**WHAT YOU HAVE TO DO:**
Extract from the listing below every line containing the word "records" and copy each of those lines in full.

**DATA FOR THE TASK:**
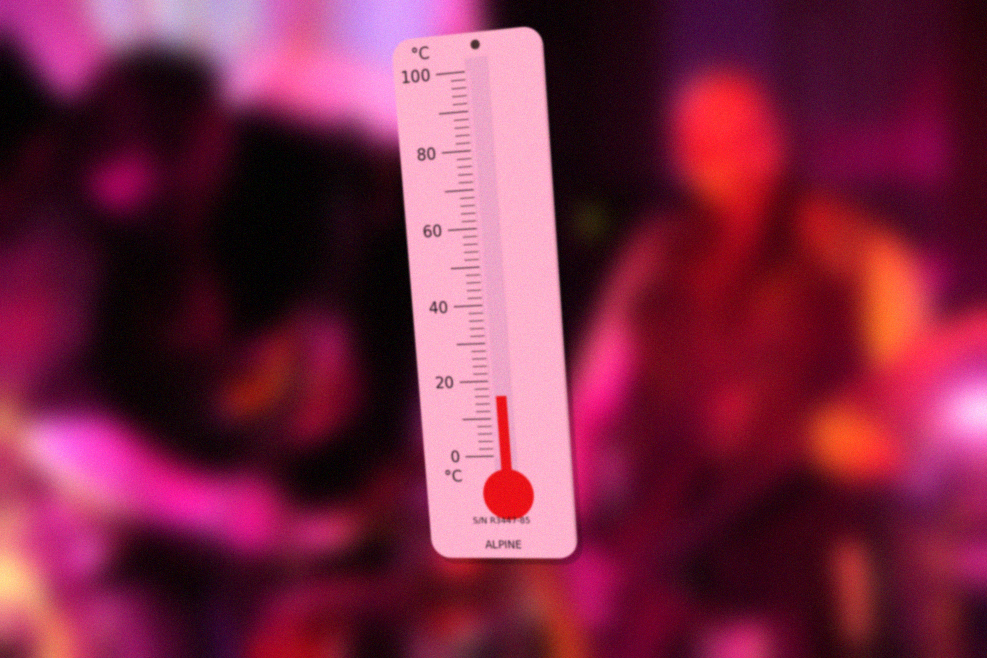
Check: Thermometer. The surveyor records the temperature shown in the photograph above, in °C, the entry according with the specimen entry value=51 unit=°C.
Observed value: value=16 unit=°C
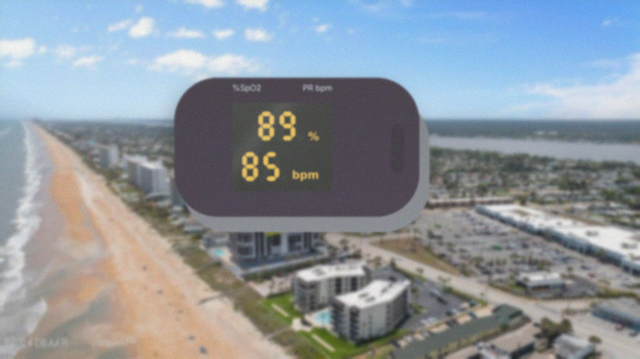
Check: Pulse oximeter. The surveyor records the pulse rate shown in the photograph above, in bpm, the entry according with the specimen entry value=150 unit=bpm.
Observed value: value=85 unit=bpm
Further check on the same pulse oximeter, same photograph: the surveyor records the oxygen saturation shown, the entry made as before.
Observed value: value=89 unit=%
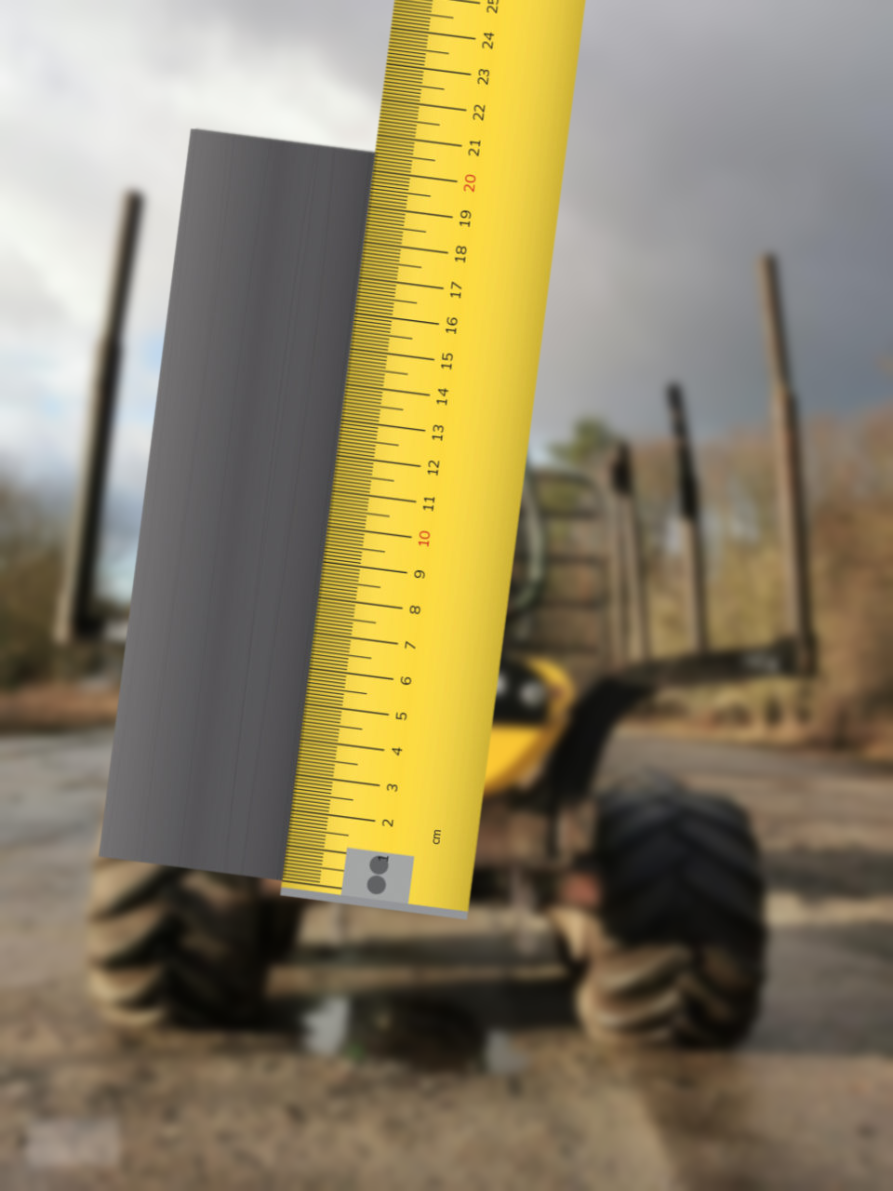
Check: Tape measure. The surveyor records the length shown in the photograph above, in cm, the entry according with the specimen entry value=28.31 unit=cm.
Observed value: value=20.5 unit=cm
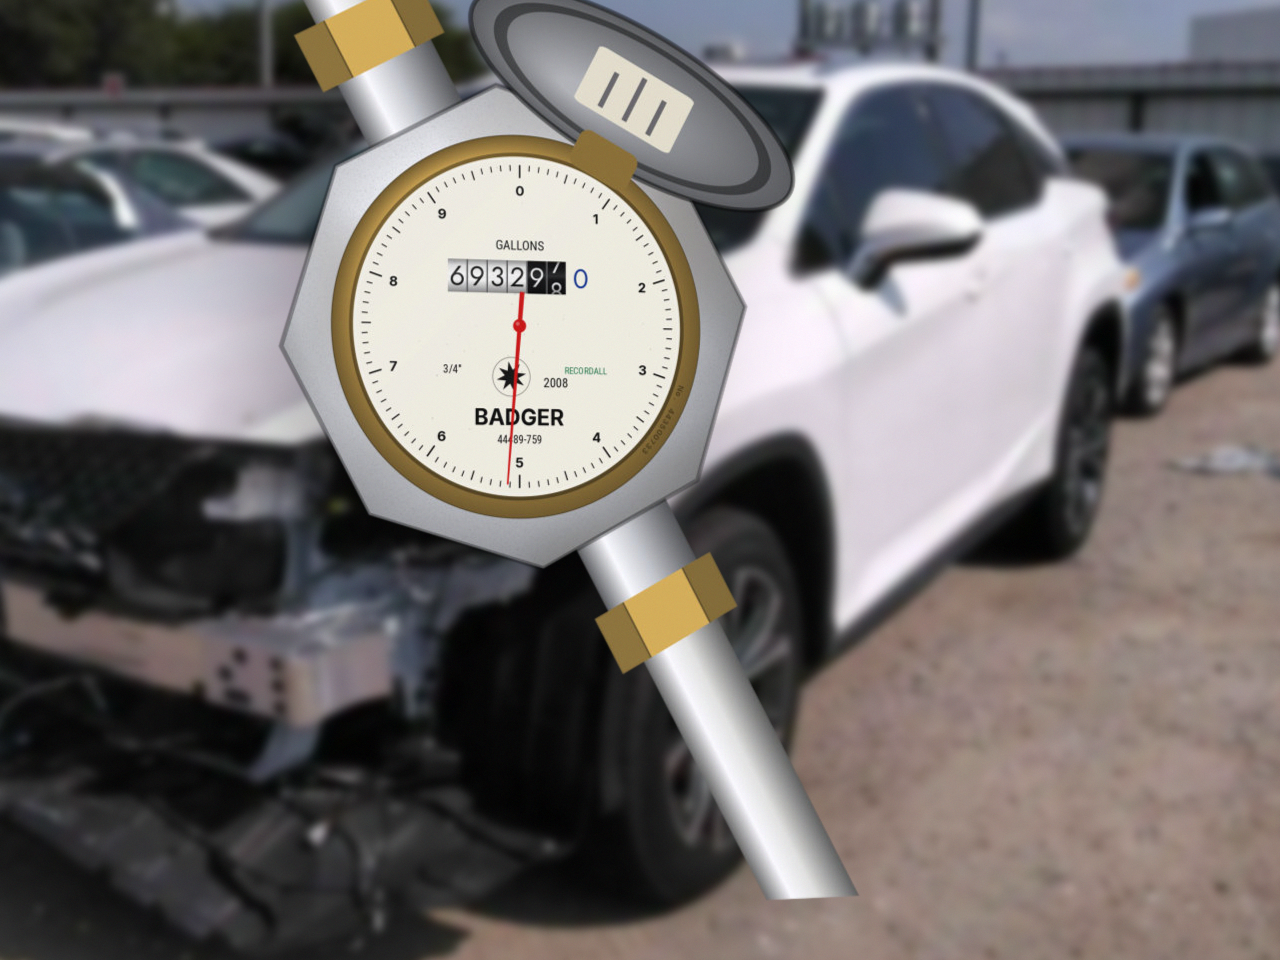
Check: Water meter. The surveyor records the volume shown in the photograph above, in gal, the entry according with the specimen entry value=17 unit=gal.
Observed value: value=6932975.1 unit=gal
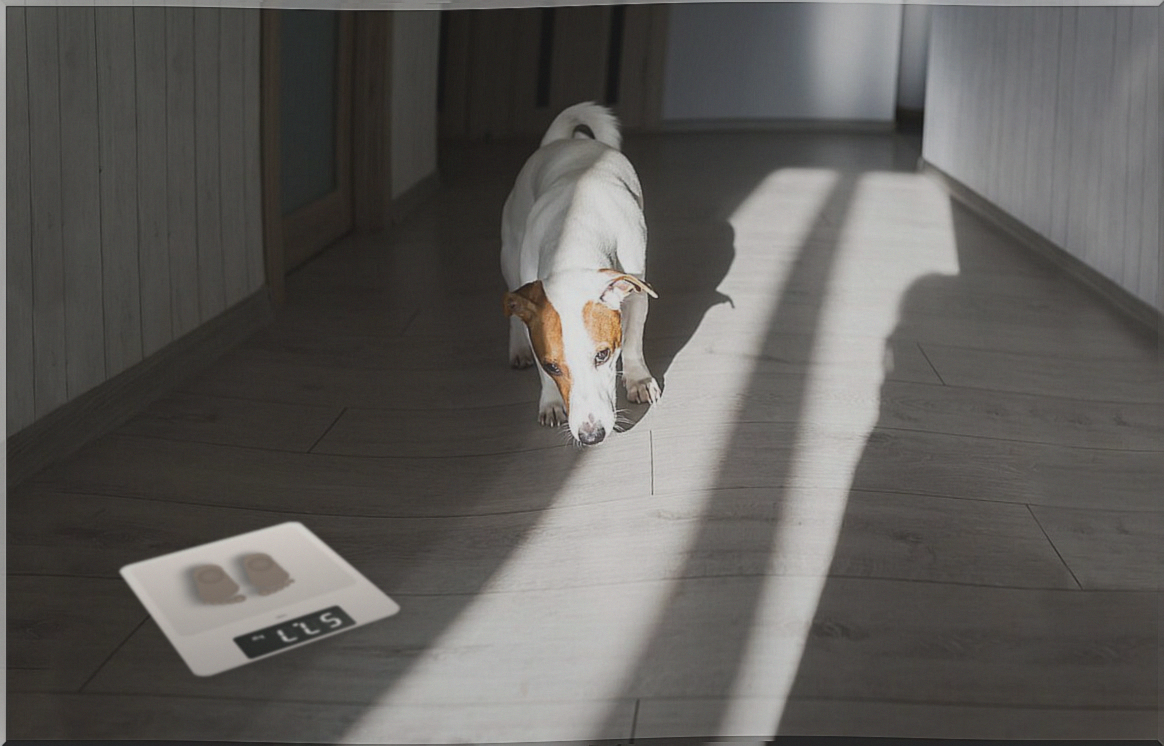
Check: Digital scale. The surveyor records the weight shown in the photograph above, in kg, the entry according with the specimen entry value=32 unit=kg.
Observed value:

**ANSWER TO THIS TASK:**
Check: Thermometer. The surveyor records the temperature shown in the photograph above, in °C, the entry according with the specimen entry value=51 unit=°C.
Check: Pulse oximeter. The surveyor records the pulse rate shown in the photograph above, in bpm, the entry according with the specimen entry value=150 unit=bpm.
Further check on the same pulse oximeter, same photograph: the surveyor records the oxygen saturation shown, the entry made as before.
Check: Tape measure. The surveyor records the length shown in the photograph above, in cm, the entry according with the specimen entry value=28.31 unit=cm.
Check: Water meter. The surveyor records the volume shown in the photograph above, in gal, the entry according with the specimen entry value=17 unit=gal.
Check: Digital scale. The surveyor records the weight shown in the photograph above, in kg, the entry according with the specimen entry value=32 unit=kg.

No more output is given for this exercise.